The Rules are as Follows:
1. Choose a minimum of 7 blogs for brilliance in content/design.
2. Show the winners and let them know.
3. List at least 10 honest things about yourself.

  1. I love to cook. My mom is a great cook, but growing up I never had any interest in it. Then I got engaged, something came over me, and all of a sudden I was interested. I guess even though I never tried to learn from my mom, certain things did rub off on me from watching her my whole life because I picked up on it pretty quickly. My favorite thing to cook is Italian food - pastas and risottos.
  2. Gaby and I are obsessed with our dogs, to the point that I think people think we're weird. I know only other dog parents can understand. But to the average person, I'm sure we seem pretty wacky. People keep asking me what we are going to do about our dogs when the baby comes, because right now both of them sleep in our bed.
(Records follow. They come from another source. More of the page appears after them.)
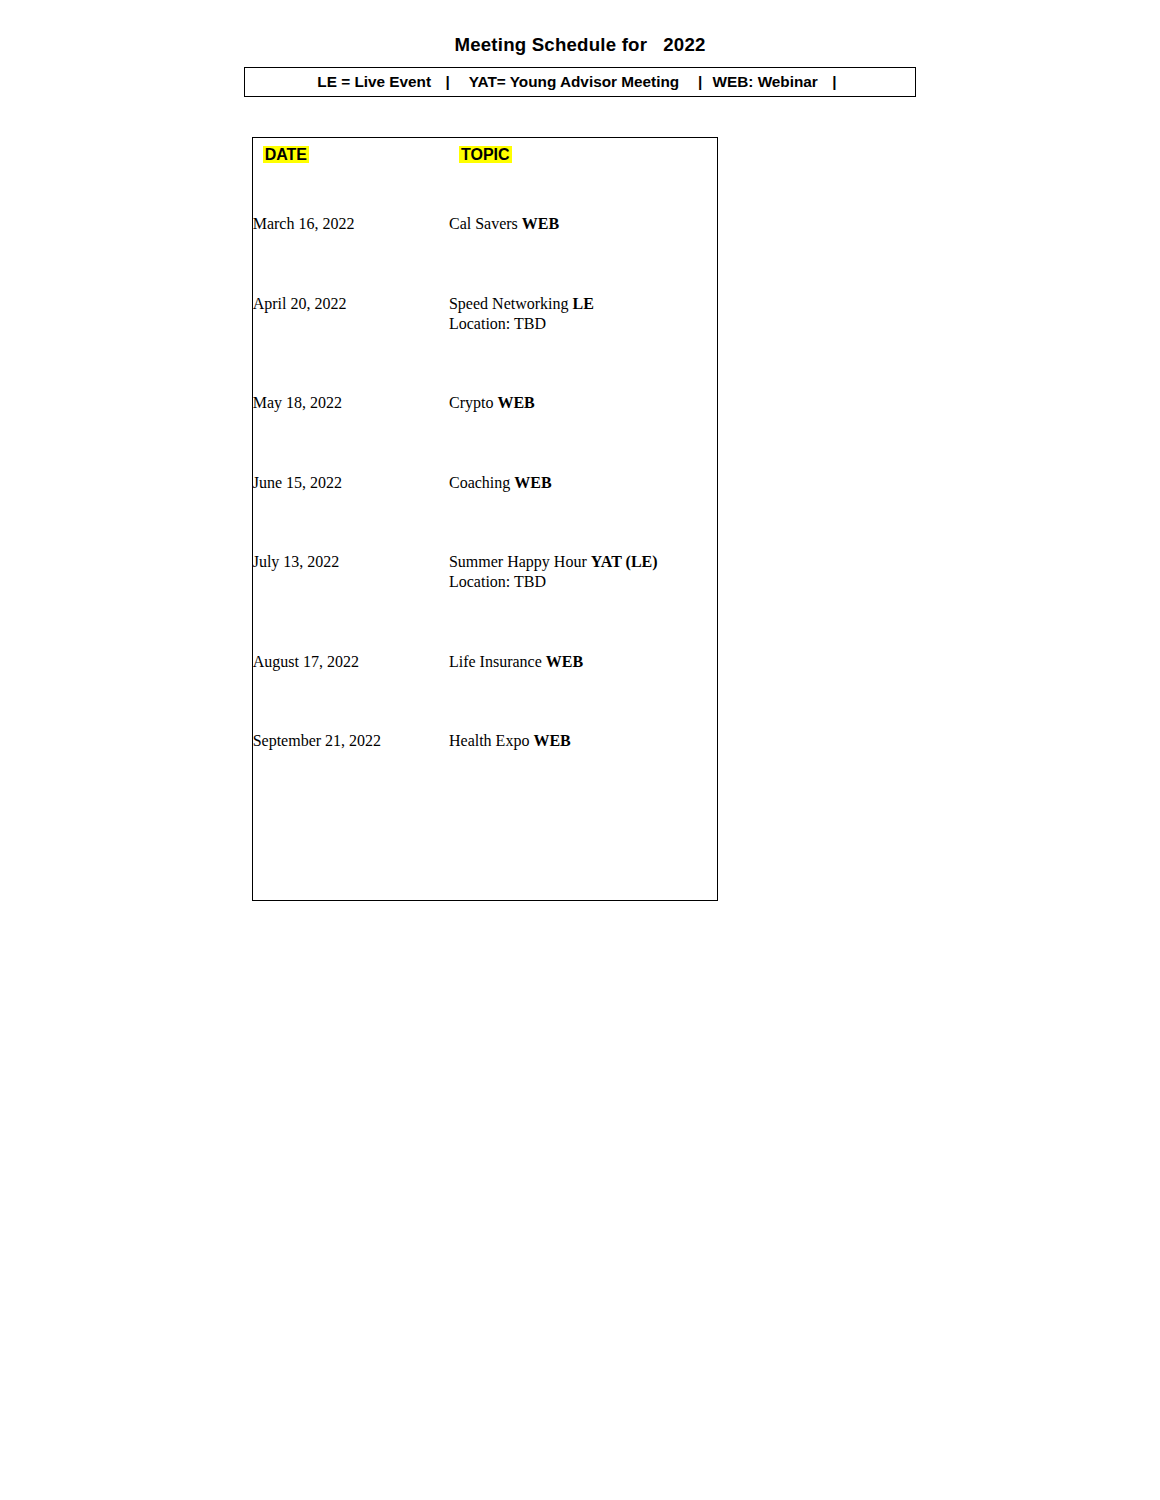Meeting Schedule for 2022
LE = Live Event | YAT= Young Advisor Meeting | WEB: Webinar |
| DATE | TOPIC |
| --- | --- |
| March 16, 2022 | Cal Savers WEB |
| April 20, 2022 | Speed Networking LE Location: TBD |
| May 18, 2022 | Crypto WEB |
| June 15, 2022 | Coaching WEB |
| July 13, 2022 | Summer Happy Hour YAT (LE) Location: TBD |
| August 17, 2022 | Life Insurance WEB |
| September 21, 2022 | Health Expo WEB |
Honestly, I don't see this changing. I don't get what the big deal is. There's plenty of room for the 4 of us plus a baby.
  3. I think I reached my peak of religiousness in high school. At some point in college I started to lose some of my connectedness with God and with praying, and ever since it hasn't been the same. Now that I'm pregnant, I feel some of that slowly coming back to me. I still don't really consider myself that much of a religious person...I think I'm more spiritual than religious, if that makes sense. But I've definitely prayed more in the last few weeks than I have in a long while, and when I go to Mass now (I never stopped going), I feel much more into it and connected with the whole process.
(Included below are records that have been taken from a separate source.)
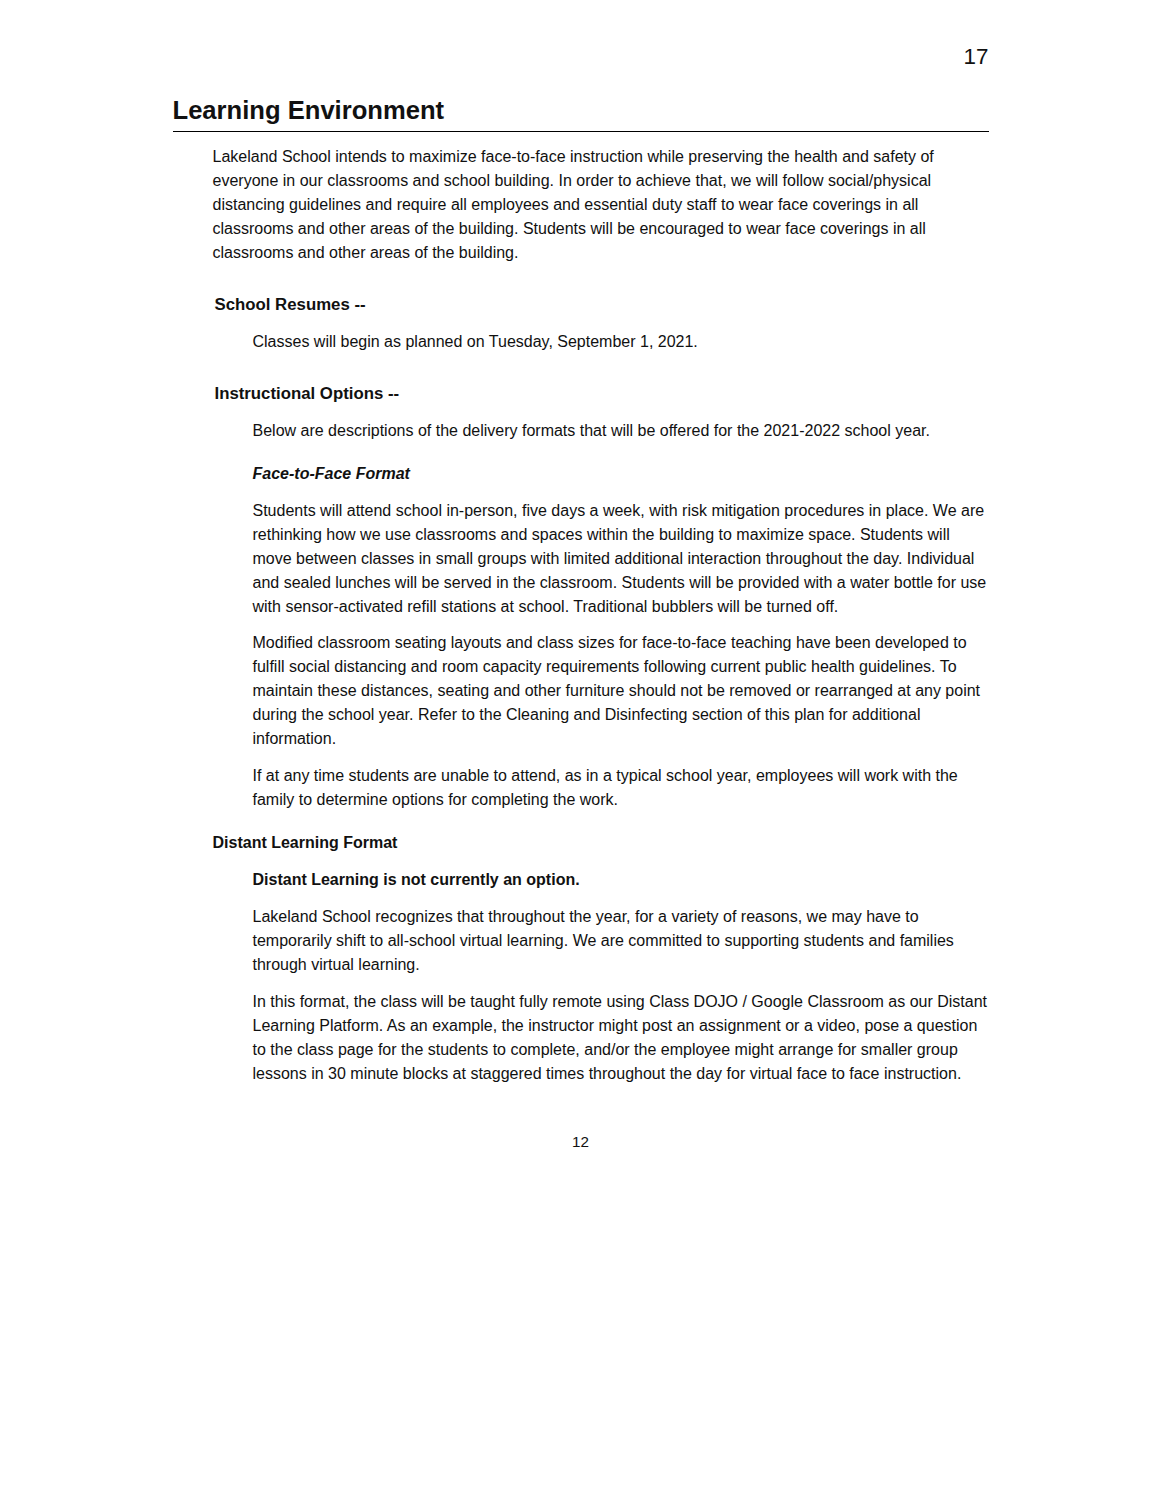17
Learning Environment
Lakeland School intends to maximize face-to-face instruction while preserving the health and safety of everyone in our classrooms and school building. In order to achieve that, we will follow social/physical distancing guidelines and require all employees and essential duty staff to wear face coverings in all classrooms and other areas of the building. Students will be encouraged to wear face coverings in all classrooms and other areas of the building.
School Resumes --
Classes will begin as planned on Tuesday, September 1, 2021.
Instructional Options --
Below are descriptions of the delivery formats that will be offered for the 2021-2022 school year.
Face-to-Face Format
Students will attend school in-person, five days a week, with risk mitigation procedures in place. We are rethinking how we use classrooms and spaces within the building to maximize space. Students will move between classes in small groups with limited additional interaction throughout the day. Individual and sealed lunches will be served in the classroom. Students will be provided with a water bottle for use with sensor-activated refill stations at school. Traditional bubblers will be turned off.
Modified classroom seating layouts and class sizes for face-to-face teaching have been developed to fulfill social distancing and room capacity requirements following current public health guidelines. To maintain these distances, seating and other furniture should not be removed or rearranged at any point during the school year. Refer to the Cleaning and Disinfecting section of this plan for additional information.
If at any time students are unable to attend, as in a typical school year, employees will work with the family to determine options for completing the work.
Distant Learning Format
Distant Learning is not currently an option.
Lakeland School recognizes that throughout the year, for a variety of reasons, we may have to temporarily shift to all-school virtual learning. We are committed to supporting students and families through virtual learning.
In this format, the class will be taught fully remote using Class DOJO / Google Classroom as our Distant Learning Platform. As an example, the instructor might post an assignment or a video, pose a question to the class page for the students to complete, and/or the employee might arrange for smaller group lessons in 30 minute blocks at staggered times throughout the day for virtual face to face instruction.
12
  4. I'm kind of sad that this pregnancy has turned me off from sweets. I'm dying to have something rich and chocolatey like brownies or an Oreo Blizzard from Dairy Queen. But none of those things appeal to me right now.
  5. I want new clothes but I know that's not the wisest thing to spend money on right now. We're trying really hard to save for all the new things we'll be needing in the next 9 months, and I know I should just wait until I see how my body changes before buying anything.
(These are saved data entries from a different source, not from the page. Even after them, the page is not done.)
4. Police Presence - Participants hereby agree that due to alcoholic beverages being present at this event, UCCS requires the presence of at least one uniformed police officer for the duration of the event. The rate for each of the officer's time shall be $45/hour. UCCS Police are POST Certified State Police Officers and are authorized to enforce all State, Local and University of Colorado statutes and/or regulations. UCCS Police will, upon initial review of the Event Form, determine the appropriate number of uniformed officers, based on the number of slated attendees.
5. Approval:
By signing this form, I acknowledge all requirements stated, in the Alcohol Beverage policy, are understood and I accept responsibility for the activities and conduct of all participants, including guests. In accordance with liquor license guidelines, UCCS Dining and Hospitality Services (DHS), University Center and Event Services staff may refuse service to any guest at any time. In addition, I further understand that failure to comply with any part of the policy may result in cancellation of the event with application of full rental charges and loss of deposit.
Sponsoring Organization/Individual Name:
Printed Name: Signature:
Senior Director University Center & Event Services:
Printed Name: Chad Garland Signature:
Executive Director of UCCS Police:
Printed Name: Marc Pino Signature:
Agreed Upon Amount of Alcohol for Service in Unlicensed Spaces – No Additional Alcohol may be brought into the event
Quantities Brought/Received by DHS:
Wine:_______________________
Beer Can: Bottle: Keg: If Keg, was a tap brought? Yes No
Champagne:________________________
  6. My taste in home decor has been changing a little bit. It sucks because my husband and I were on the same page when we first bought and began to decorate our apartment, but now there's things about it that are starting to annoy me, while Gaby still loves it. I foresee big arguments when we buy a house and have to decorate it because I know he's not going to like some of the "looks" in home decor that I am leaning towards now.
  7. I'm really over school. Like really. I finish on May 8th, which I know is right around the corner, but it seriously feels like an eternity. I have to write two papers and take a final. I know that's really nothing, but when you're tired and distracted and feeling lazy all the time, it's hard to find the motivation. I can't believe this is really it for me...after 13 years of elementary/middle/high school, 4 years of college, and 3 years of law school, I'm finally done!
  8. I think that if I could change anything about myself, one of the first things I would consider doing would be to give myself a beautiful singing voice.
  9. I never want to live anywhere else in the world than where I live now. I guess if i I were a millionaire, I'd have vacation homes in the Caribbean and possibly in Spain or Italy, where I would spend a few months out of the year with Gaby and the kids. But Miami will always be my home base.
  10. I have a really unnatural fear of side zippers...those zippers on dresses or tops that zip up the side of your torso and finish near the armpit. Especially when the piece of clothing is tight. I always get scared that my armpit fat is going to get caught in the zipper when I'm zipping it up. I always hold those things as far away from my body as possible when trying to close them.